We analyzed 578 participants from the Cameron County Hispanic Cohort (CCHC) with fasting plasma lipidomic and genetic data, comparing those living with SevO (n=185) to non-obese controls (n=393). A total of 830 circulating lipid species across 49 classes were quantified. Associations between individual lipids and SevO were assessed using logistic regression and orthogonal projections to latent structures discriminant analysis (OPLS-DA). Potential causal links were assessed using network deconvolution mendelian randomization (NDMR), and influential lipids were correlated with CMD traits and DXA-derived body composition.

Results

Participants with SevO exhibited statistically significantly more adverse cardiometabolic risk factors than controls. Lipidomic profiling revealed broad alterations: shorter, saturated, and monounsaturated triacylglycerols were markedly elevated, while lysophospholipids, plasmalogens, cholesteryl esters, and long-chain lipids were reduced in individuals with SevO when compared to controls (BMI ≥ 18.5 and > 25 kg/m²). OPLS-DA identified over 300 influential lipid species predictive of SevO status. NDMR analyses implicated specific triacylglycerol species as potentially causally linked with SevO status. Influential lipids correlated with insulin resistance, liver steatosis, body fat measures, and HDL-C (absolute value ranges 0.2-0.4).

Conclusions

Our findings reveal that SevO is marked by extensive and lipid class-specific dysregulation of the circulating lipidome, with strong links to cardiometabolic risk.
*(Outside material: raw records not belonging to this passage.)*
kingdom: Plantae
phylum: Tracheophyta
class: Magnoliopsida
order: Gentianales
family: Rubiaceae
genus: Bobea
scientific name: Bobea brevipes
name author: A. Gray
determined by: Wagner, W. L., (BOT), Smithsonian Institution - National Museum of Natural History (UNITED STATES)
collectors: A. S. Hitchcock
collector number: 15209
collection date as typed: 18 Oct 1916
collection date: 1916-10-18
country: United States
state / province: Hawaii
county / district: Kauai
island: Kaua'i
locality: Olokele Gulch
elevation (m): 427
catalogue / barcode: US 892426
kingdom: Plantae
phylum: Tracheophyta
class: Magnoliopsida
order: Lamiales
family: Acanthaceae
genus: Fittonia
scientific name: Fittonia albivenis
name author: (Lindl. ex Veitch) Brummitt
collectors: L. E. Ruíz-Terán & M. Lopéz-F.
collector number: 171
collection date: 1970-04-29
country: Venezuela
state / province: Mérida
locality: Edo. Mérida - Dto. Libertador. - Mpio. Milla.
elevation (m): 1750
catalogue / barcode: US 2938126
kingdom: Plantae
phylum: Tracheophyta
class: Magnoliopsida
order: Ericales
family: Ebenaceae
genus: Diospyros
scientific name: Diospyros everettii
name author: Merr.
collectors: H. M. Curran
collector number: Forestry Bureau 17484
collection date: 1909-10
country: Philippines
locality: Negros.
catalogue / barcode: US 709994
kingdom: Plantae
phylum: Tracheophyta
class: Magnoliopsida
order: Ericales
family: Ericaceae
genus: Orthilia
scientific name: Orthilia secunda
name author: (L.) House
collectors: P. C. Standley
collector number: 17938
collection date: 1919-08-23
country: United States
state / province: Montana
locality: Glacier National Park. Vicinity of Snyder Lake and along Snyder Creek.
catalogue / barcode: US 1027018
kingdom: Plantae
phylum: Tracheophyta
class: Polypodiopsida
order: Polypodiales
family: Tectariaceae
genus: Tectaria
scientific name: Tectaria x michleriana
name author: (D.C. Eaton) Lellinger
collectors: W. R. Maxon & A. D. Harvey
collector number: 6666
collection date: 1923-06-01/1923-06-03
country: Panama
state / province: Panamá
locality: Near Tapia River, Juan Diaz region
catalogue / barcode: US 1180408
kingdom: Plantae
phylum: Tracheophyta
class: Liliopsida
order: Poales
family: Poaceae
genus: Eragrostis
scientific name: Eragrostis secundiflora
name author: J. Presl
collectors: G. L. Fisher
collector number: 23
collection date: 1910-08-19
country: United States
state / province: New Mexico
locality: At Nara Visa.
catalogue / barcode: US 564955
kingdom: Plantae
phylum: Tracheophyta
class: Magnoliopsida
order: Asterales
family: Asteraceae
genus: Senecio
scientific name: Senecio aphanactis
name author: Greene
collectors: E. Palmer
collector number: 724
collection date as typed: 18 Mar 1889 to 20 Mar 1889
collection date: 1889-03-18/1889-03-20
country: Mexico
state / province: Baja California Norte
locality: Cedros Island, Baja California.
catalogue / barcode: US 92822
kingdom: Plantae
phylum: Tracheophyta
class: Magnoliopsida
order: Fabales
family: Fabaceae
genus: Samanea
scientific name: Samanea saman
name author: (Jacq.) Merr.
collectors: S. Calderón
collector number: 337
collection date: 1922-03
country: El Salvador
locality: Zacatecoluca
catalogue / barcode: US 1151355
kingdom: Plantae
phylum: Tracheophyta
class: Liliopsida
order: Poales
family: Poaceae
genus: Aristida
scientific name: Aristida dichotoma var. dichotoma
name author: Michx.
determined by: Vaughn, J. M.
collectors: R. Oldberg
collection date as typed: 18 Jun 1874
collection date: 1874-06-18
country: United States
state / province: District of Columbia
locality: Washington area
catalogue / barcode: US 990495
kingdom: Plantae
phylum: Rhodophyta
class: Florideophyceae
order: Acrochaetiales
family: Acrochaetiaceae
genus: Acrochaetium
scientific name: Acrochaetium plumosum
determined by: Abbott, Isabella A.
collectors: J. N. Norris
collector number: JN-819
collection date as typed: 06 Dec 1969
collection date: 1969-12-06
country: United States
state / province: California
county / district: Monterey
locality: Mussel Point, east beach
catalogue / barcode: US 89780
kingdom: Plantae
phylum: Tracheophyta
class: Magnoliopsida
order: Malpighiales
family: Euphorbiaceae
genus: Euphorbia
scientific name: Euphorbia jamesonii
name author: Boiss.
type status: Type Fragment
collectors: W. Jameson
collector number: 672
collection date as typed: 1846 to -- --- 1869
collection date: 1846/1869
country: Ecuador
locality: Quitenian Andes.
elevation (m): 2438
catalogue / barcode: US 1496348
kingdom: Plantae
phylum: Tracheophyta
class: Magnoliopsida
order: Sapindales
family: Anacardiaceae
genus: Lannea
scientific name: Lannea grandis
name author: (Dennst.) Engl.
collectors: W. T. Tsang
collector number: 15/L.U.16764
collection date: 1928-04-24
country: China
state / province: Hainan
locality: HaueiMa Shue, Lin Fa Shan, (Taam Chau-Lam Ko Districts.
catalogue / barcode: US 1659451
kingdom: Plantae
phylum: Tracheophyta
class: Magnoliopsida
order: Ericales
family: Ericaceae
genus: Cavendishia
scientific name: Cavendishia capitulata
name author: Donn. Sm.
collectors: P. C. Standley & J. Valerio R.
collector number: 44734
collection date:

Notably, triacylglycerols containing shorter length acyl chains emerged as a distinctive lipid signature of SevO—consistently elevated, strongly discriminative of SevO status, and uniquely exhibiting a consistent causal relationship. Our results provide compelling evidence for a novel lipidomic pathway underpinning severe obesity and underscore critical avenues for future research into its genetic, dietary, and mechanistic determinants.